New York Times
April 15, 2013
The European Central Bank normally does its best to hold the euro together, but a study it recently issued has created a furor that could do the opposite: drive a wedge in European unity.
Many Germans, egged on by German news media, are upset about the study’s conclusion — never mind how misleading — that they are among the poorest people in Europe, with fewer assets than even the bailed-out Greeks or the hat-in-hand Cypriots.
This week, Der Spiegel, the influential German newsmagazine, summed up the building sense of outrage. The cover portrayed a man, presumably a Greek, astride a donkey carrying baskets bursting with euros. The headline read “The Poverty Lie — How Europe’s Crisis Countries Are Concealing Their Wealth.”

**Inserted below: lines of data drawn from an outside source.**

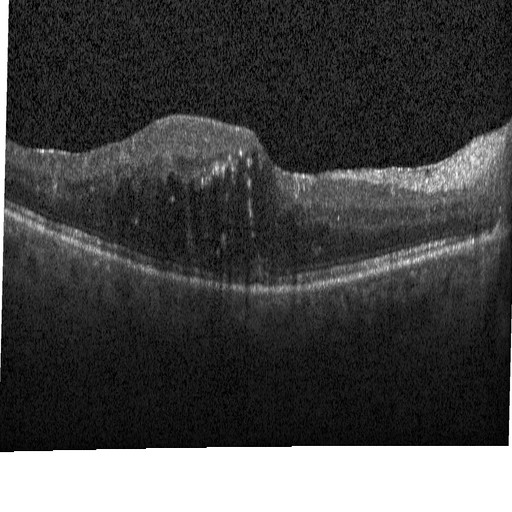
SD-OCT; acquired on a Heidelberg Spectralis; retinal OCT cross-section; through the macula. This B-scan demonstrates diabetic macular edema (DME).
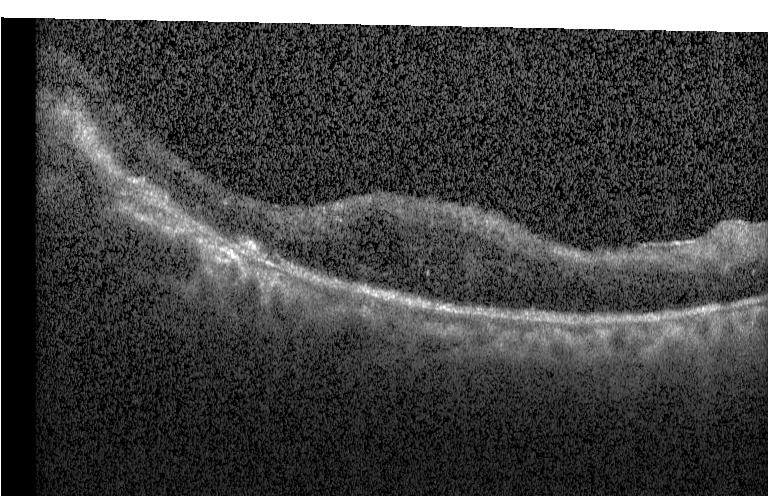
Impression: DME.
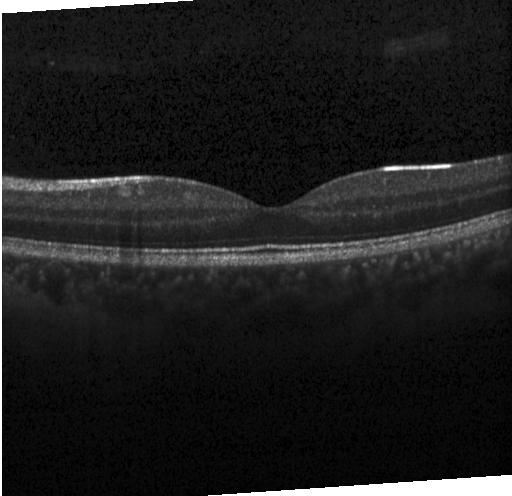 Retinal OCT B-scan — Finding: no evidence of CNV, DME, or drusen.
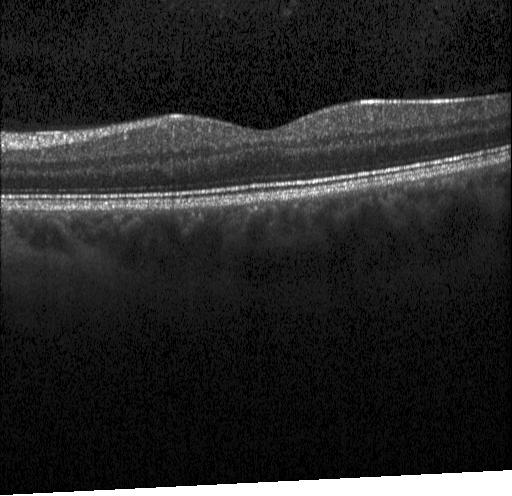
OCT scan showing neither choroidal neovascularization, diabetic macular edema, nor drusen.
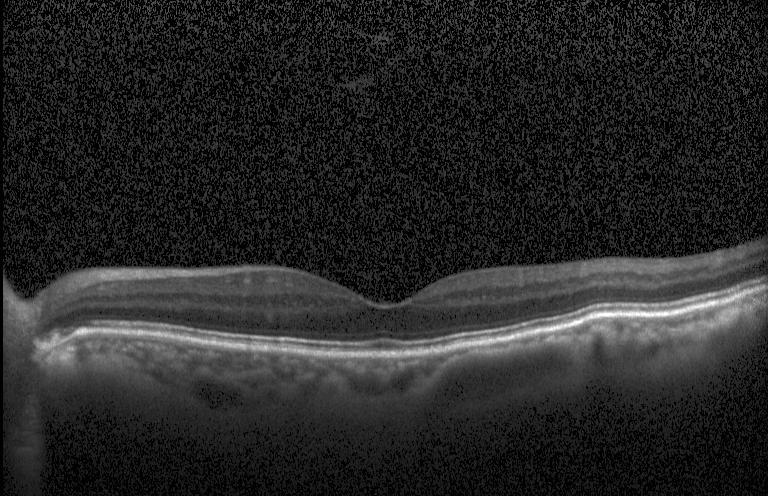
OCT line scan.
This B-scan demonstrates no CNV, no DME, and no drusen.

The reaction of the German news media seems to be inflaming the debate about who should pick up the bill for the euro crisis. The central bank study suggested that countries like Greece that have been receiving handouts in fact have hidden stashes of property wealth.
That finding has not sat well with German taxpayers, who have had to guarantee more than 50 billion euros, or $65 billion, in European bailout money earmarked for Athens. Many in Germany still have not forgotten that Greek protesters taunted Chancellor Angela Merkel with Nazi symbols last year when she visited Athens.
The Frankfurter Allgemeine, one of Germany’s most respected newspapers, has accused the central bank of withholding the information until after European leaders agreed last month to a bailout for Cyprus. A spokesman for the central bank said that the report was not ready by then.
Potentially lost in the furor is the fact that even the authors of the central bank’s study cautioned that there were many reasons not to take the findings at face value.